Task details: Extract every line of the material below and reproduce each one verbatim, without changing any character.

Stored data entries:
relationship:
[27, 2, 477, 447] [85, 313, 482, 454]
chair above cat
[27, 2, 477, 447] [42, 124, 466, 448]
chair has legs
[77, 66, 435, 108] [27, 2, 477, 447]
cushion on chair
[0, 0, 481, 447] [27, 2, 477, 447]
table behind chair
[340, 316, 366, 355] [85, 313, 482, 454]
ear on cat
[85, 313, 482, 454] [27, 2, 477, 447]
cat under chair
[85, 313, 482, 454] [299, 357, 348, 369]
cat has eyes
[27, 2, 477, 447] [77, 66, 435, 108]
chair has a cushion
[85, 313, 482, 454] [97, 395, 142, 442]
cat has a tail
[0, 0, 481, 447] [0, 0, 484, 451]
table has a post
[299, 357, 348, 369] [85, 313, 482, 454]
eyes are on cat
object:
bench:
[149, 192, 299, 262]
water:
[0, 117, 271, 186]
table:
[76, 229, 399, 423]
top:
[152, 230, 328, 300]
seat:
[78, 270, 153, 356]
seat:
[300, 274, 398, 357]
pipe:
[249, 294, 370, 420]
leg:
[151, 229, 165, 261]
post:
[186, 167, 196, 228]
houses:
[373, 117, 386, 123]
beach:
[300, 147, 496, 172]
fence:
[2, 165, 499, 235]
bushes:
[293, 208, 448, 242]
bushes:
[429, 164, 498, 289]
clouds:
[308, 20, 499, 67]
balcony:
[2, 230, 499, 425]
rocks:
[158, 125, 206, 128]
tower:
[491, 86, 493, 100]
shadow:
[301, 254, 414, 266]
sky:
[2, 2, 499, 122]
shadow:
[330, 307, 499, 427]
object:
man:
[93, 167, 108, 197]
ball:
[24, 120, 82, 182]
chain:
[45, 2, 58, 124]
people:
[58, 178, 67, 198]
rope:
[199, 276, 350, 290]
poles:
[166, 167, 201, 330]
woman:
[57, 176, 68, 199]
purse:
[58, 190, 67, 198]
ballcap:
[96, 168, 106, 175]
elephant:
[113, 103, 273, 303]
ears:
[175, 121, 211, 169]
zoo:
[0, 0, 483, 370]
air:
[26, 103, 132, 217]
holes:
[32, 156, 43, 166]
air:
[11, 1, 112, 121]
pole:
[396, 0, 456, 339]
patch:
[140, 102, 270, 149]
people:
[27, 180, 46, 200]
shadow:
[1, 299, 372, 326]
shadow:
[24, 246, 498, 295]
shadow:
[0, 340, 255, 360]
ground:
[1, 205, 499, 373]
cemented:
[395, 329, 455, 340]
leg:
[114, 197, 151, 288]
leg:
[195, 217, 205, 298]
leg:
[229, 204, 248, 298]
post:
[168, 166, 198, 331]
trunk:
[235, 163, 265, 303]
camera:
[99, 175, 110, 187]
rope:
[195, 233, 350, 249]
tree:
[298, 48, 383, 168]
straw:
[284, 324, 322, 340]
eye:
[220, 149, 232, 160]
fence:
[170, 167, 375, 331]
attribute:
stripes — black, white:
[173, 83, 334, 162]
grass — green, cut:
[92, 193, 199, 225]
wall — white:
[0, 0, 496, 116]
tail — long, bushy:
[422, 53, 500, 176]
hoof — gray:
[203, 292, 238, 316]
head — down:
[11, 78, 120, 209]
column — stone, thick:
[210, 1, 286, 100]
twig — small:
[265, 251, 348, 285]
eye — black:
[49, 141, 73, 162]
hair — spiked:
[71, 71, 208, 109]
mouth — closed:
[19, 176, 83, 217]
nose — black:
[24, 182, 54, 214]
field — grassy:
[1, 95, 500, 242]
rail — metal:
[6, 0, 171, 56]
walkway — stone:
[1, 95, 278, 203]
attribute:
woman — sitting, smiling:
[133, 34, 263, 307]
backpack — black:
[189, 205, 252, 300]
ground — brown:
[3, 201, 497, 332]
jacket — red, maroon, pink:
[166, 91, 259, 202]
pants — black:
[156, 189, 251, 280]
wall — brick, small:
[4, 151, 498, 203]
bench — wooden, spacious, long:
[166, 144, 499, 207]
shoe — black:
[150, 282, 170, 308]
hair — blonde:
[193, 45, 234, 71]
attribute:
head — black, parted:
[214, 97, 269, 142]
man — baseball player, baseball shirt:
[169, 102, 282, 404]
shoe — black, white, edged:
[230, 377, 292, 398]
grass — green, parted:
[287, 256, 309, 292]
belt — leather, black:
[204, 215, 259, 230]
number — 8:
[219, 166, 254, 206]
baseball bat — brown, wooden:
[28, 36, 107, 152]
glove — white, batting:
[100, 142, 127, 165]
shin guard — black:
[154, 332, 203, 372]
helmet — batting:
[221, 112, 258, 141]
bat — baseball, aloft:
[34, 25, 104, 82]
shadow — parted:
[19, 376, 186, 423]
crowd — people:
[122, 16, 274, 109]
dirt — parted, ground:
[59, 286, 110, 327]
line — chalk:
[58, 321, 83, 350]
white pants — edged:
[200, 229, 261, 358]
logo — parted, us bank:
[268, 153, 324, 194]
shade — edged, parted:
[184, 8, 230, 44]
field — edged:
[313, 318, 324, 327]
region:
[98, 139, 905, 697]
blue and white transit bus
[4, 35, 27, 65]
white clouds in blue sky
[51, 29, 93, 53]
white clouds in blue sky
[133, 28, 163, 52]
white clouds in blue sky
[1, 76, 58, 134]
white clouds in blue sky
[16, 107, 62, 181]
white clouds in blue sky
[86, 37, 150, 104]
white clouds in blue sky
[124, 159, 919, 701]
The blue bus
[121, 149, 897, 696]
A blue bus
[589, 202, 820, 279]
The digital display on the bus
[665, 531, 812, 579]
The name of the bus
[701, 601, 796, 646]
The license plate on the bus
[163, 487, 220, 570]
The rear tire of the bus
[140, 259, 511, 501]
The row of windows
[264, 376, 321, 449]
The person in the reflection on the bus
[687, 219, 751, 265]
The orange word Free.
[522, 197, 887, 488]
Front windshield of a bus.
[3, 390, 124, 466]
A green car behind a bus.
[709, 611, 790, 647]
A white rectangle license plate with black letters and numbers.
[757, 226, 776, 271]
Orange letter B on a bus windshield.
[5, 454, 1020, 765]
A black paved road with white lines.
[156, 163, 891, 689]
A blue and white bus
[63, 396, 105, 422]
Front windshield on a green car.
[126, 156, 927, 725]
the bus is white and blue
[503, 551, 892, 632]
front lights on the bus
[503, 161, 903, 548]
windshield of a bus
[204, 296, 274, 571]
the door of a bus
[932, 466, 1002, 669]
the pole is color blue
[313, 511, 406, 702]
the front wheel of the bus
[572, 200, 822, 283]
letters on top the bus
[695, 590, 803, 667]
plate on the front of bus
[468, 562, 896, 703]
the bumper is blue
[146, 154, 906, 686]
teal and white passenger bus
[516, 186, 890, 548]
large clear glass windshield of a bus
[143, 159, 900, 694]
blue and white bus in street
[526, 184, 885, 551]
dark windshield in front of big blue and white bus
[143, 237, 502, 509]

Task output:
relationship:
[27, 2, 477, 447] [85, 313, 482, 454]
chair above cat
[27, 2, 477, 447] [42, 124, 466, 448]
chair has legs
[77, 66, 435, 108] [27, 2, 477, 447]
cushion on chair
[0, 0, 481, 447] [27, 2, 477, 447]
table behind chair
[340, 316, 366, 355] [85, 313, 482, 454]
ear on cat
[85, 313, 482, 454] [27, 2, 477, 447]
cat under chair
[85, 313, 482, 454] [299, 357, 348, 369]
cat has eyes
[27, 2, 477, 447] [77, 66, 435, 108]
chair has a cushion
[85, 313, 482, 454] [97, 395, 142, 442]
cat has a tail
[0, 0, 481, 447] [0, 0, 484, 451]
table has a post
[299, 357, 348, 369] [85, 313, 482, 454]
eyes are on cat
object:
bench:
[149, 192, 299, 262]
water:
[0, 117, 271, 186]
table:
[76, 229, 399, 423]
top:
[152, 230, 328, 300]
seat:
[78, 270, 153, 356]
seat:
[300, 274, 398, 357]
pipe:
[249, 294, 370, 420]
leg:
[151, 229, 165, 261]
post:
[186, 167, 196, 228]
houses:
[373, 117, 386, 123]
beach:
[300, 147, 496, 172]
fence:
[2, 165, 499, 235]
bushes:
[293, 208, 448, 242]
bushes:
[429, 164, 498, 289]
clouds:
[308, 20, 499, 67]
balcony:
[2, 230, 499, 425]
rocks:
[158, 125, 206, 128]
tower:
[491, 86, 493, 100]
shadow:
[301, 254, 414, 266]
sky:
[2, 2, 499, 122]
shadow:
[330, 307, 499, 427]
object:
man:
[93, 167, 108, 197]
ball:
[24, 120, 82, 182]
chain:
[45, 2, 58, 124]
people:
[58, 178, 67, 198]
rope:
[199, 276, 350, 290]
poles:
[166, 167, 201, 330]
woman:
[57, 176, 68, 199]
purse:
[58, 190, 67, 198]
ballcap:
[96, 168, 106, 175]
elephant:
[113, 103, 273, 303]
ears:
[175, 121, 211, 169]
zoo:
[0, 0, 483, 370]
air:
[26, 103, 132, 217]
holes:
[32, 156, 43, 166]
air:
[11, 1, 112, 121]
pole:
[396, 0, 456, 339]
patch:
[140, 102, 270, 149]
people:
[27, 180, 46, 200]
shadow:
[1, 299, 372, 326]
shadow:
[24, 246, 498, 295]
shadow:
[0, 340, 255, 360]
ground:
[1, 205, 499, 373]
cemented:
[395, 329, 455, 340]
leg:
[114, 197, 151, 288]
leg:
[195, 217, 205, 298]
leg:
[229, 204, 248, 298]
post:
[168, 166, 198, 331]
trunk:
[235, 163, 265, 303]
camera:
[99, 175, 110, 187]
rope:
[195, 233, 350, 249]
tree:
[298, 48, 383, 168]
straw:
[284, 324, 322, 340]
eye:
[220, 149, 232, 160]
fence:
[170, 167, 375, 331]
attribute:
stripes — black, white:
[173, 83, 334, 162]
grass — green, cut:
[92, 193, 199, 225]
wall — white:
[0, 0, 496, 116]
tail — long, bushy:
[422, 53, 500, 176]
hoof — gray:
[203, 292, 238, 316]
head — down:
[11, 78, 120, 209]
column — stone, thick:
[210, 1, 286, 100]
twig — small:
[265, 251, 348, 285]
eye — black:
[49, 141, 73, 162]
hair — spiked:
[71, 71, 208, 109]
mouth — closed:
[19, 176, 83, 217]
nose — black:
[24, 182, 54, 214]
field — grassy:
[1, 95, 500, 242]
rail — metal:
[6, 0, 171, 56]
walkway — stone:
[1, 95, 278, 203]
attribute:
woman — sitting, smiling:
[133, 34, 263, 307]
backpack — black:
[189, 205, 252, 300]
ground — brown:
[3, 201, 497, 332]
jacket — red, maroon, pink:
[166, 91, 259, 202]
pants — black:
[156, 189, 251, 280]
wall — brick, small:
[4, 151, 498, 203]
bench — wooden, spacious, long:
[166, 144, 499, 207]
shoe — black:
[150, 282, 170, 308]
hair — blonde:
[193, 45, 234, 71]
attribute:
head — black, parted:
[214, 97, 269, 142]
man — baseball player, baseball shirt:
[169, 102, 282, 404]
shoe — black, white, edged:
[230, 377, 292, 398]
grass — green, parted:
[287, 256, 309, 292]
belt — leather, black:
[204, 215, 259, 230]
number — 8:
[219, 166, 254, 206]
baseball bat — brown, wooden:
[28, 36, 107, 152]
glove — white, batting:
[100, 142, 127, 165]
shin guard — black:
[154, 332, 203, 372]
helmet — batting:
[221, 112, 258, 141]
bat — baseball, aloft:
[34, 25, 104, 82]
shadow — parted:
[19, 376, 186, 423]
crowd — people:
[122, 16, 274, 109]
dirt — parted, ground:
[59, 286, 110, 327]
line — chalk:
[58, 321, 83, 350]
white pants — edged:
[200, 229, 261, 358]
logo — parted, us bank:
[268, 153, 324, 194]
shade — edged, parted:
[184, 8, 230, 44]
field — edged:
[313, 318, 324, 327]
region:
[98, 139, 905, 697]
blue and white transit bus
[4, 35, 27, 65]
white clouds in blue sky
[51, 29, 93, 53]
white clouds in blue sky
[133, 28, 163, 52]
white clouds in blue sky
[1, 76, 58, 134]
white clouds in blue sky
[16, 107, 62, 181]
white clouds in blue sky
[86, 37, 150, 104]
white clouds in blue sky
[124, 159, 919, 701]
The blue bus
[121, 149, 897, 696]
A blue bus
[589, 202, 820, 279]
The digital display on the bus
[665, 531, 812, 579]
The name of the bus
[701, 601, 796, 646]
The license plate on the bus
[163, 487, 220, 570]
The rear tire of the bus
[140, 259, 511, 501]
The row of windows
[264, 376, 321, 449]
The person in the reflection on the bus
[687, 219, 751, 265]
The orange word Free.
[522, 197, 887, 488]
Front windshield of a bus.
[3, 390, 124, 466]
A green car behind a bus.
[709, 611, 790, 647]
A white rectangle license plate with black letters and numbers.
[757, 226, 776, 271]
Orange letter B on a bus windshield.
[5, 454, 1020, 765]
A black paved road with white lines.
[156, 163, 891, 689]
A blue and white bus
[63, 396, 105, 422]
Front windshield on a green car.
[126, 156, 927, 725]
the bus is white and blue
[503, 551, 892, 632]
front lights on the bus
[503, 161, 903, 548]
windshield of a bus
[204, 296, 274, 571]
the door of a bus
[932, 466, 1002, 669]
the pole is color blue
[313, 511, 406, 702]
the front wheel of the bus
[572, 200, 822, 283]
letters on top the bus
[695, 590, 803, 667]
plate on the front of bus
[468, 562, 896, 703]
the bumper is blue
[146, 154, 906, 686]
teal and white passenger bus
[516, 186, 890, 548]
large clear glass windshield of a bus
[143, 159, 900, 694]
blue and white bus in street
[526, 184, 885, 551]
dark windshield in front of big blue and white bus
[143, 237, 502, 509]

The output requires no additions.